I wonder if Charles could be the type of person who ends up being controlling and abusive. 

But anyway, that's what I meant earlier about him being a bit TOO interested. 

Somewhere between not-caring and caring too much is a healthy, tolerable balance.  

I don't like Tim's low level of concern regarding my health and safety. But I also wouldn't want someone who seemed obsessed with it.  

Today, no tonight, Charles called and I made an effort not to whine. Instead, when he insulted me, I just joked back, and in a way, I think it bothered him.

I think Charles, in a way, is like the guy in When a Man Loves a Woman. He wants me to be helpless and troubled. But I will try hard not to be that way. (12/11/94)

I wonder what was the nature of the insults. 

But yeah. The more I read, the more he seems like someone who could be a controlling-abuser.  

Well...read further down.
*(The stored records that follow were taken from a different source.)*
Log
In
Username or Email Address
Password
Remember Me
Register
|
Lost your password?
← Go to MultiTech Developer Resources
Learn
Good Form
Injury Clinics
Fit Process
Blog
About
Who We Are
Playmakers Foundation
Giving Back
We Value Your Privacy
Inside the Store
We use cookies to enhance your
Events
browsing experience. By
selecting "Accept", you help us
Here's one insult.

Tonight he said, "I like to play hard to get sometimes."

I said, "Me too".

And he said, "Do you even know how to play hard to get?"
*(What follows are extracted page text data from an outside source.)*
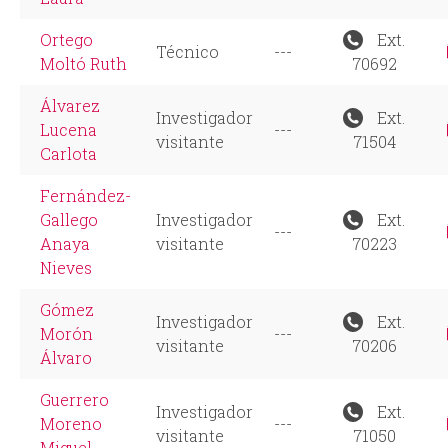
Ortego
Ext.
Técnico
---
Moltó Ruth
70692
Álvarez
Investigador
Ext.
Lucena
---
visitante
71504
Carlota
Fernández-
Gallego
Investigador
Ext.
---
Anaya
visitante
70223
Nieves
Gómez
Investigador
Ext.
Morón
---
visitante
70206
Álvaro
Guerrero
Investigador
Ext.
Moreno
---
visitante
71050
Miguel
What is that supposed to mean? (12/11/94)

Yeah. What is that supposed to me? I still want to know!

Maybe...that I would act too desperate?

I don't think there's anything awful in that insult. But I can imagine, if remarks like that were frequent, it would not be good.  

I don't feel very good. I have been so tired all day. I had lucid dreams this morning and that was good.

Today I talked to Luke and Jenny on the phone. I'm so worried that I'll start abandoning friends. (12/12/94)

That isn't the first time I've seen myself mentioning a fear of abandoning friends because of Charles.

I'm not sure why I had that worry.

Did I usually have it when starting a relationship?  I remember reading something when I first started dating a Matt in my freshman year.  I'm not sure if it happened other times.

Was there something in Charles' personality that gave me that fear? This would go well with my theory of him maybe being the abusive-type.

Or...Did I simply not want yet another change in my social life?  I had already gone through so many social group changes. I might have simply wanted some stability.  

I like that Matthew comes to temple because it gives me someone to joke with. He annoys me sometimes. Everyone annoys me sometimes. (12/12/94)

It's very nice to have someone to joke with.

Today I took a nap from 10-3. It was pretty nice. I had interesting dreams. (12/13/94)

WTF!  I pretty much slept all day.  Did I not sleep the night before?

These days, my naps are more like 20 minutes.

I think I am falling in love with Charles, but I'm not sure. I think in some ways he likes me because I am not the kind of girl he usually chooses. Then I think one of the reasons I like him is because he is so average...in the norm. (some stuff here I can't read). His favorite show is Melrose Place. He loves Christmas. And he likes top 40 music. His taste in music just cracks me up. (12/14/94)

I can't imagine I truly liked Charles because he was in the norm. I think it was more a case of liking him DESPITE him being in the norm.

I had fun shopping today.  I dread going to the doctor tomorrow. I don't like her much. I think she is really bitchy, and last time I had such a bad experience there. (12/15/94)

I don't often like doctors.

Wednesday I have an appointment with our new doctor. I'm expecting to not like this doctor as well.

I went to the doctor and she said something that Charles probably won't like too much. She said there is really nothing I can do about my back. (12/16/94)

My kyphosis was one of the things that Charles wanted to fix.

I do actually remember that appointment. The doctor said something along the lines of you can't get a new back, but maybe you should get a new boyfriend.  Though I don't usually like doctors and I also didn't adore that particular doctor; I DO appreciate what she said there.